PASAJE SELECCIONADO
▬▬▬

Como está apenas a un lado del colegio, los estudiantes íbamos por nuestra dona
y café en el descanso, actividad que me permitió conocer su bellísima voz, su
piel morena y sus ojos aceituna.
Fue muy curioso
encontrarme con los teléfonos públicos. Al momento de verlos, recordaba a quién
le había hablado de ahí, aproximadamente en qué fecha y de qué habíamos
hablado. Apareció uno y con él una llamada con mi madre. Fue una noche y casi
recuerdo todas sus palabras.
Después, el
banco en donde cambiaba mis cheques de viajero. Todo en su mismo lugar. Llegó
el momento de cruzar el parque y fue ahí en donde me invadió una nostalgia muy
aguda: Bukowski apareció de nuevo con tanta fuerza que sentí pavor. Casi lo
sentía respirar, pues en ese parque era en donde me sentaba a leerlo tardes
enteras. Mi mente trabajaba a marchas forzadas. Finalmente logré cruzar. Me
encontraba a dos cuadras de mi casa y yo caminaba entre asustado, emocionado,
triste, feliz, pensativo y expresivo. Tenía 20 años y tenía 22 y a veces era un
ángel y en otras un sufrido mortal.

▬▬▬

DATOS PROPORCIONADOS

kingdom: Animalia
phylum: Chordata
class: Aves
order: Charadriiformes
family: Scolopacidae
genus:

▬▬▬

QUÉ DEBES HACER
1 > Indica si cada afirmación coincide con el pasaje seleccionado, respondiendo sí o no y citando las palabras del texto que lo deciden: (a) Al ver los teléfonos públicos, volvía a la memoria de qué se había hablado en ellos. (b) El banco donde se cambiaban los cheques de viajero ya no estaba en el mismo sitio. (c) En el parque se leía a Bukowski durante mañanas enteras.
2 > Pasa al inglés esta oración del pasaje seleccionado: «Mi mente trabajaba a marchas forzadas.»
Los datos son un material aparte, independiente del pasaje seleccionado.

LISTA DE RESPUESTAS
1 >
(a) Sí: «recordaba a quién le había hablado de ahí, aproximadamente en qué fecha y de qué habíamos hablado».
(b) No: «Todo en su mismo lugar».
(c) No: «en ese parque era en donde me sentaba a leerlo tardes enteras».

2 > My mind was working at a frantic pace.